*** Block opens ***

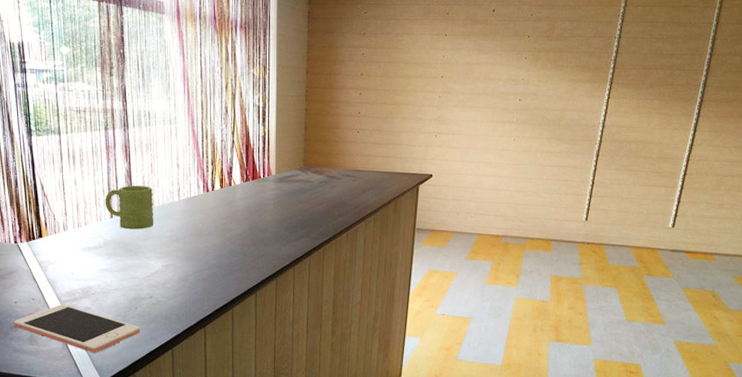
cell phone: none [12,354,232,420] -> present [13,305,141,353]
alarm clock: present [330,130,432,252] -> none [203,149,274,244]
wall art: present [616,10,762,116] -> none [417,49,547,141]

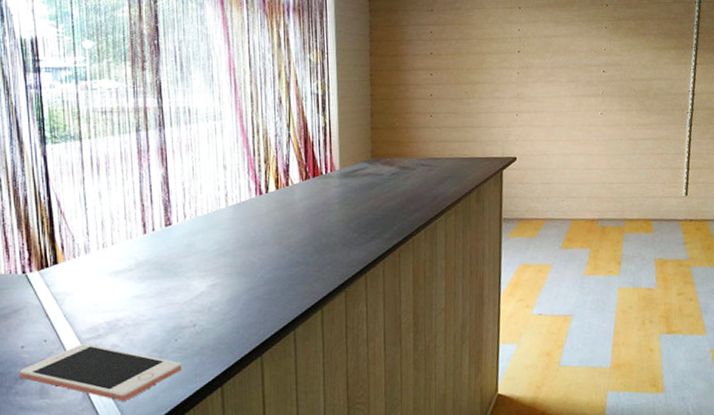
mug: present [105,185,154,229] -> none [136,192,197,246]

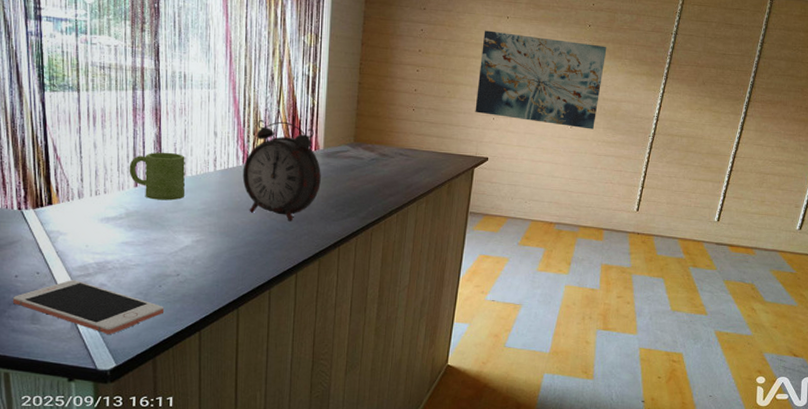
mug: none [136,192,197,246] -> present [129,152,186,201]
alarm clock: none [256,145,340,252] -> present [242,119,321,221]
wall art: none [496,23,629,114] -> present [475,30,607,130]

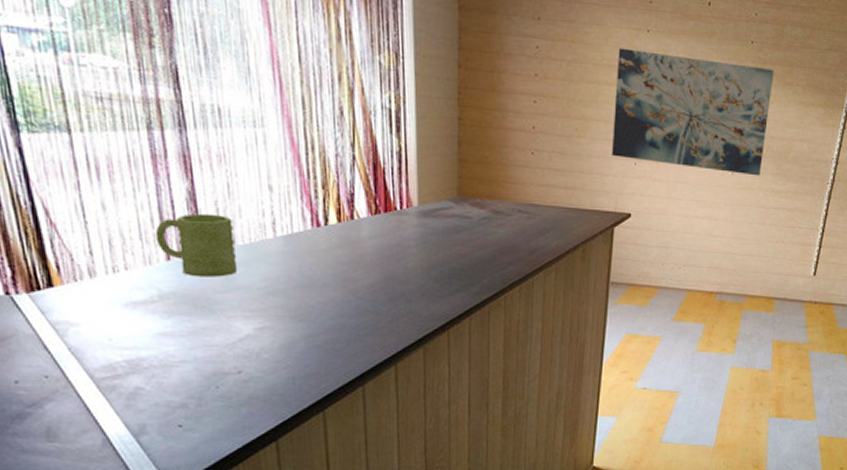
cell phone: present [12,280,165,334] -> none [15,384,227,450]
alarm clock: present [242,119,321,221] -> none [312,167,418,300]

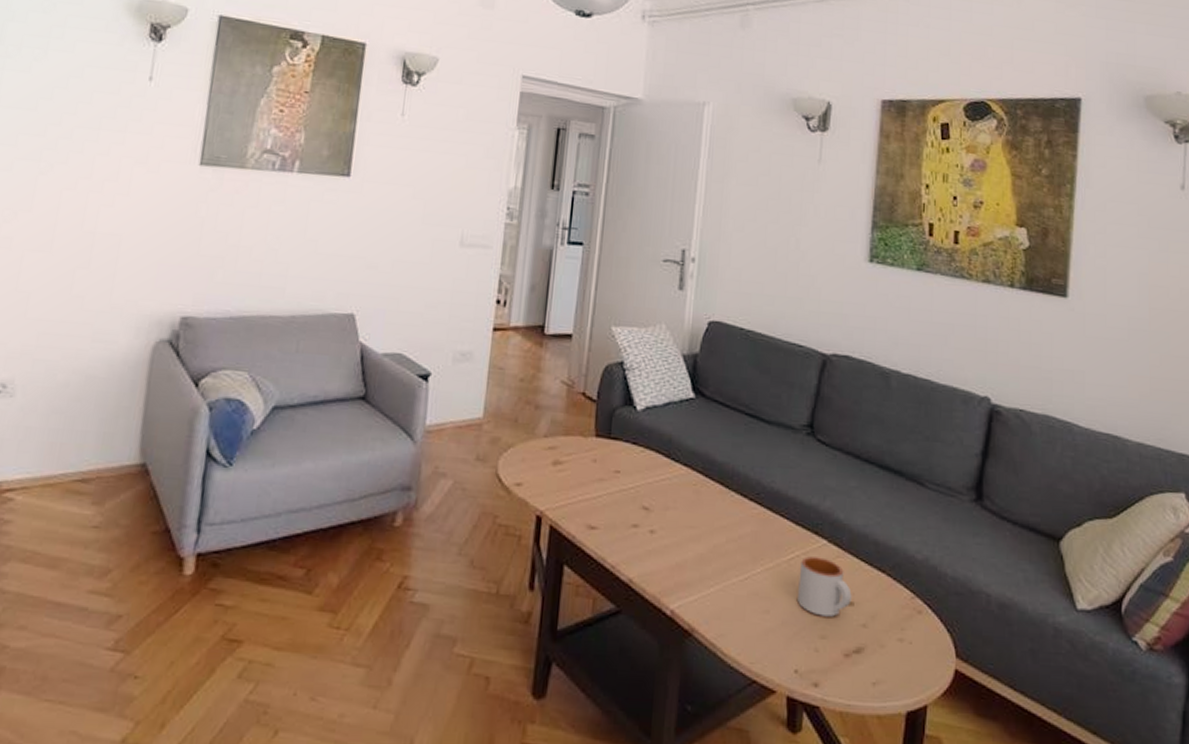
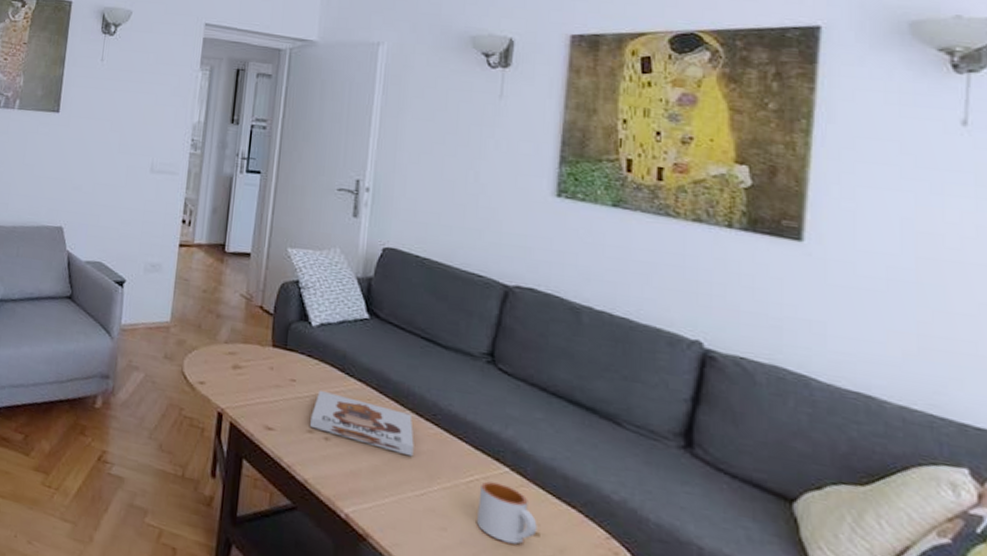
board game: none [635,479,739,540] -> present [310,390,414,457]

*** Block closes ***

_WORK TO COMPLETE_
Your copy of the entries must be exact and must not include any of their pictures.

_WRITTEN ANSWER_
cell phone: none [12,354,232,420] -> present [13,305,141,353]
alarm clock: present [330,130,432,252] -> none [203,149,274,244]
wall art: present [616,10,762,116] -> none [417,49,547,141]

mug: present [105,185,154,229] -> none [136,192,197,246]

mug: none [136,192,197,246] -> present [129,152,186,201]
alarm clock: none [256,145,340,252] -> present [242,119,321,221]
wall art: none [496,23,629,114] -> present [475,30,607,130]

cell phone: present [12,280,165,334] -> none [15,384,227,450]
alarm clock: present [242,119,321,221] -> none [312,167,418,300]

board game: none [635,479,739,540] -> present [310,390,414,457]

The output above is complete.